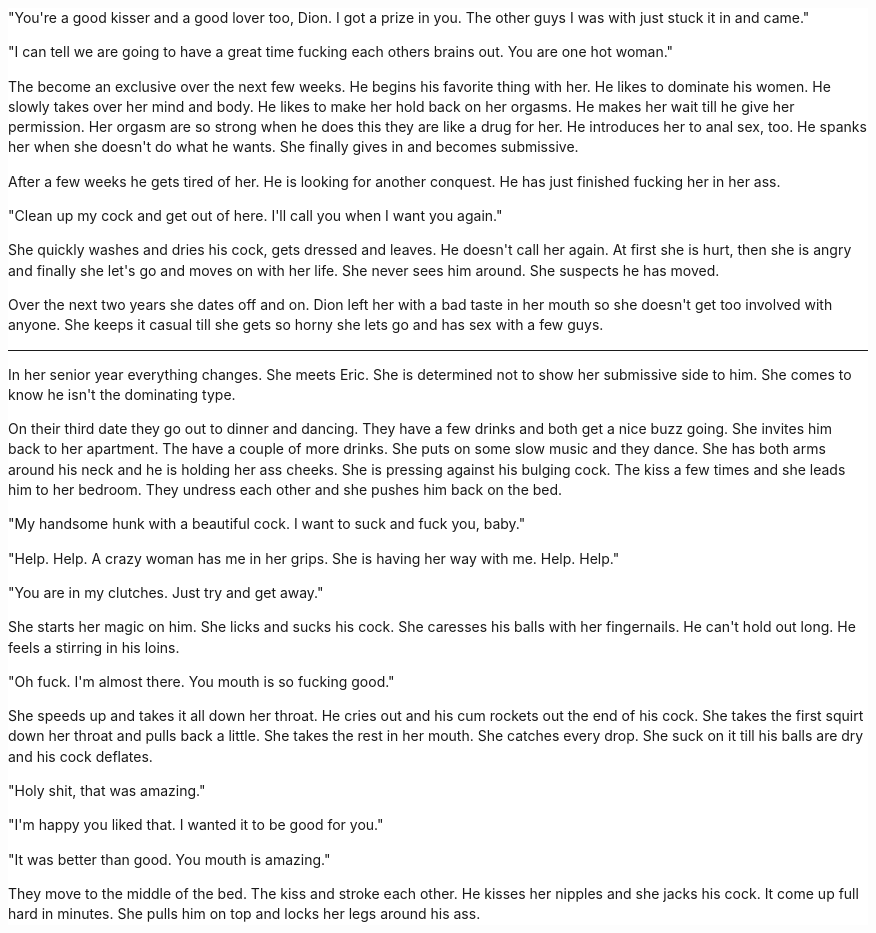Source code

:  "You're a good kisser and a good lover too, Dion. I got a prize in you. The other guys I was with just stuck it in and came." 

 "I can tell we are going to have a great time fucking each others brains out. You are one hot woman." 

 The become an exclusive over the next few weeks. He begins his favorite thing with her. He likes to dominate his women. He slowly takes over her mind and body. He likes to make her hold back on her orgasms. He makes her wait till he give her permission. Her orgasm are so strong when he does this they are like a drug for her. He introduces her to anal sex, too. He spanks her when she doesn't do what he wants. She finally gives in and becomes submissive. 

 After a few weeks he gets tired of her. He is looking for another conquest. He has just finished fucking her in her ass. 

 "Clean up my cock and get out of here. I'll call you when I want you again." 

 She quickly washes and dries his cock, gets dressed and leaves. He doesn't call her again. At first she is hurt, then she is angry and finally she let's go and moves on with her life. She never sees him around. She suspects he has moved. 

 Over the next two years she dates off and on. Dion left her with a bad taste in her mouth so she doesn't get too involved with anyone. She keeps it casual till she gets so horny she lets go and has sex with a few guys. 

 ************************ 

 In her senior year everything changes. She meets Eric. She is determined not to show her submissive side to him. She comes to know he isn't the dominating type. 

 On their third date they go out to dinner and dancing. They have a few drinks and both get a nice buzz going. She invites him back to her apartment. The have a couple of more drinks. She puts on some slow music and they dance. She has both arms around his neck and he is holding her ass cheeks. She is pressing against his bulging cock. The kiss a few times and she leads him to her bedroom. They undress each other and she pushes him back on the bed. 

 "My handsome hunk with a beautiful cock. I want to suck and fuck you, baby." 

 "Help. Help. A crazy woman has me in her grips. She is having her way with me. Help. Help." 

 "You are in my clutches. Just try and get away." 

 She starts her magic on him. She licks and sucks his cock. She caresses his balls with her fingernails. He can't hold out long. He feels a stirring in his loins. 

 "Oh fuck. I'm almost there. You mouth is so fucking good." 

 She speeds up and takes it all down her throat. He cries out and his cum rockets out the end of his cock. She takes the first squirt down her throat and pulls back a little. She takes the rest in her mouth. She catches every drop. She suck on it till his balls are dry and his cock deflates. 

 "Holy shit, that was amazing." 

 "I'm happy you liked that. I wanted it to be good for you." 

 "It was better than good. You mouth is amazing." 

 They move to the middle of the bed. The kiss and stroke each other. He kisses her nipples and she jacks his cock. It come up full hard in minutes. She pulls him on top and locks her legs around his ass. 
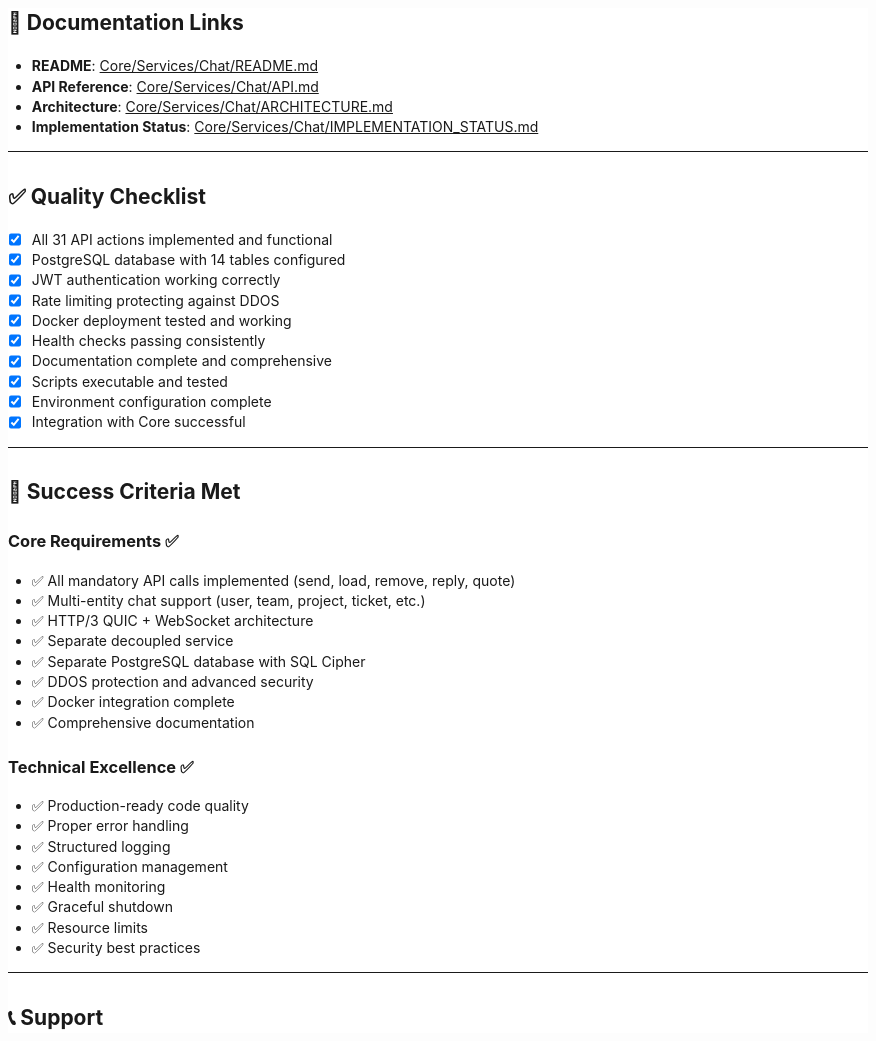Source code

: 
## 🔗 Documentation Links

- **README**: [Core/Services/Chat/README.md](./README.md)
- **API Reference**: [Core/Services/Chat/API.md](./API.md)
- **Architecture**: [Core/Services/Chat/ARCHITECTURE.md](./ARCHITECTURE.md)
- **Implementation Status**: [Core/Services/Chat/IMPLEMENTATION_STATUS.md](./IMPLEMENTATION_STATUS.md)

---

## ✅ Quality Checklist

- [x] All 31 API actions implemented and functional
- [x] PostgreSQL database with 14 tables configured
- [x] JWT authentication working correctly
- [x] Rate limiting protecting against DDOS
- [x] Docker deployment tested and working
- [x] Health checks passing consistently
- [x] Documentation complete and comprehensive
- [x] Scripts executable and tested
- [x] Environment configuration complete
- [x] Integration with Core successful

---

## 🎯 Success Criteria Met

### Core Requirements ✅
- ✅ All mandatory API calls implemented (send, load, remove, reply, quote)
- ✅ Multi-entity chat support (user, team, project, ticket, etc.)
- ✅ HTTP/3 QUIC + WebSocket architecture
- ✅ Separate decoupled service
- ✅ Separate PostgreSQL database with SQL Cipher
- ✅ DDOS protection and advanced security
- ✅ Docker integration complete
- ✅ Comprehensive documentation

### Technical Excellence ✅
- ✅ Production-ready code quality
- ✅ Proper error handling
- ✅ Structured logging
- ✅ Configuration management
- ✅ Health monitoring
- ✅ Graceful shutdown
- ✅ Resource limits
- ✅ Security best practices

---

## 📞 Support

□ □ □ □

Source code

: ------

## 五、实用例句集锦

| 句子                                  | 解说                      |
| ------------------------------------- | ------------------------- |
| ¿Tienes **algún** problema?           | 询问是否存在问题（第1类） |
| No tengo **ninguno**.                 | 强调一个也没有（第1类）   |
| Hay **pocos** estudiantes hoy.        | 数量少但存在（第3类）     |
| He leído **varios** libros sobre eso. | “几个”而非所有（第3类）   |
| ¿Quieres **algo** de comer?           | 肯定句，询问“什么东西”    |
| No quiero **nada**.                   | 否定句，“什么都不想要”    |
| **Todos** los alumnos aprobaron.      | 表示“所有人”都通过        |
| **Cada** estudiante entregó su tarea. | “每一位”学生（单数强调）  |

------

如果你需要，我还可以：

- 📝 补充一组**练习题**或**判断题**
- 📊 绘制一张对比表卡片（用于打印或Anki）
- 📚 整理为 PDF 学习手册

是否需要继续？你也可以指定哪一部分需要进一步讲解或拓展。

□ □ □ □

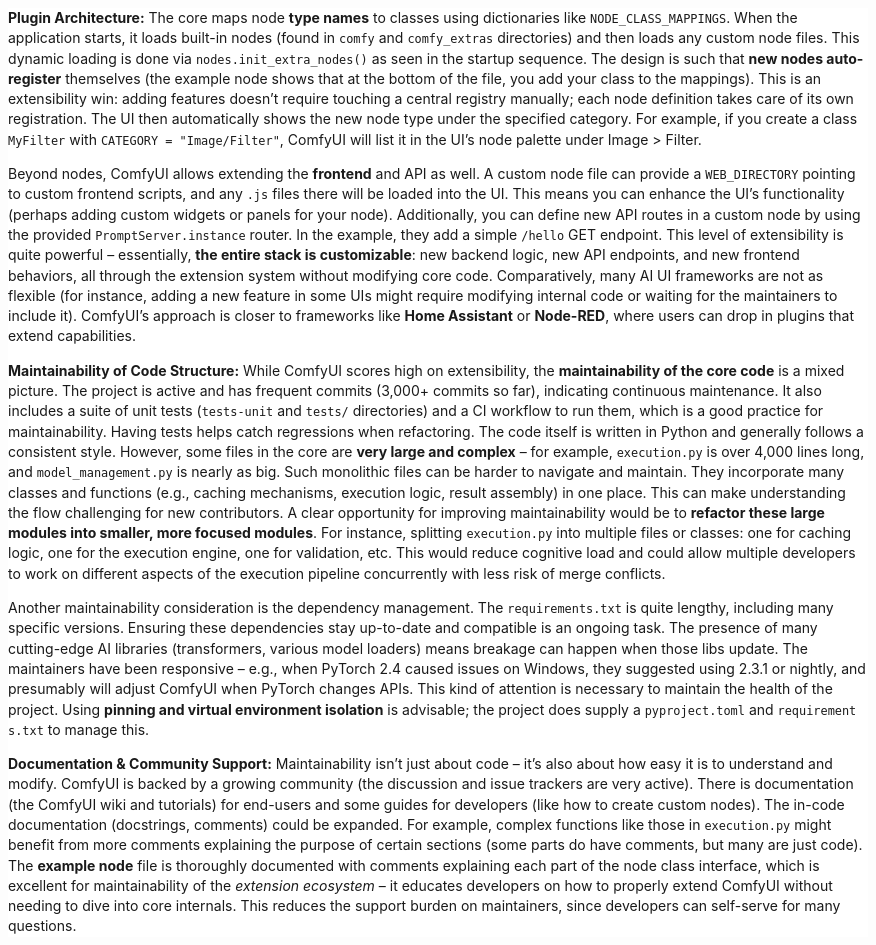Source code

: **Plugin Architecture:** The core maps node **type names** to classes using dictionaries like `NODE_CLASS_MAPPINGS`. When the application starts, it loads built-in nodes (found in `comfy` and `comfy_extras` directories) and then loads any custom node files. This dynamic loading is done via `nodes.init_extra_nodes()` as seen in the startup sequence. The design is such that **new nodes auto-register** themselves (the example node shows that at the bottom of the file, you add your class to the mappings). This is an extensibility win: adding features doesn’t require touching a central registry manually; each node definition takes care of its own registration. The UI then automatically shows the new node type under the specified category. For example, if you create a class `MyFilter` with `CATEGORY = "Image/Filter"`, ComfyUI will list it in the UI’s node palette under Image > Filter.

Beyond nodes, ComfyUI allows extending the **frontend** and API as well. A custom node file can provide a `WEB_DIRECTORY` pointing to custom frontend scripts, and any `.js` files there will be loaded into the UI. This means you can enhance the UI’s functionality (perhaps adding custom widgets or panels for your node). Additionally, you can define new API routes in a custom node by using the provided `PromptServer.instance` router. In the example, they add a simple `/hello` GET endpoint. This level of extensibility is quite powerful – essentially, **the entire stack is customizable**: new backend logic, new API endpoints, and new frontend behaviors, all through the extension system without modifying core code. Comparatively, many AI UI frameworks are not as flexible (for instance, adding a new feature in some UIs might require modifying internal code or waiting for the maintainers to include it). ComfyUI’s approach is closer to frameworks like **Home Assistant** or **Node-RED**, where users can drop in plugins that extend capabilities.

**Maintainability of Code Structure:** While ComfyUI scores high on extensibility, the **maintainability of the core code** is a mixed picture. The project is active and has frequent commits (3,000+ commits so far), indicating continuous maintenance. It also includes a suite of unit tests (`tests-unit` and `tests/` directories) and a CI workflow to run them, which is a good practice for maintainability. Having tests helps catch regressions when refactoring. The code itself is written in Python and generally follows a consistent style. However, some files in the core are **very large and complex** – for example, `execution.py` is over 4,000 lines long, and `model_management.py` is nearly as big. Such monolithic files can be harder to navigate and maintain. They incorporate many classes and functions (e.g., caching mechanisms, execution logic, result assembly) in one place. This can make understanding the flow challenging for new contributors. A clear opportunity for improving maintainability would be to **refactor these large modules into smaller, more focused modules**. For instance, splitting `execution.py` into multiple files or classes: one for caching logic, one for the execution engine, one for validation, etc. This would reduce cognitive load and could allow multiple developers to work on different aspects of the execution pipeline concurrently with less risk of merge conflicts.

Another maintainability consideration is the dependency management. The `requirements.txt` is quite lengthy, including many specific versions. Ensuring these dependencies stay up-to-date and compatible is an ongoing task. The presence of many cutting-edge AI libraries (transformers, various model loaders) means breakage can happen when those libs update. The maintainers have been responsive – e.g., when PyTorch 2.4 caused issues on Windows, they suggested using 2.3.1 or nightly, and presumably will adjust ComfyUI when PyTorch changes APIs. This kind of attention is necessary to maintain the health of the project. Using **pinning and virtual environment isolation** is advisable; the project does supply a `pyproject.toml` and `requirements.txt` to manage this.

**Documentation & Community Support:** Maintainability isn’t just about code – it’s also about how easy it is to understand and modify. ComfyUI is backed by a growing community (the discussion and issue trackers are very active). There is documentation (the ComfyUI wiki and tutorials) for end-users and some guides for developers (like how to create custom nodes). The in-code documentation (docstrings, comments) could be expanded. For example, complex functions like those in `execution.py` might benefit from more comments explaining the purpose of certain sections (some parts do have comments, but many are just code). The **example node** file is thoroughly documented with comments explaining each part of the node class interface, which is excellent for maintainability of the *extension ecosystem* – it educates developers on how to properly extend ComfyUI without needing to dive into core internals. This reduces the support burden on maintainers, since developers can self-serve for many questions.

□ □ □ □

What to work on – Please return each line of the listing above that contains "amazing".

Result for this task –
 "Holy shit, that was amazing." 
 "It was better than good. You mouth is amazing." 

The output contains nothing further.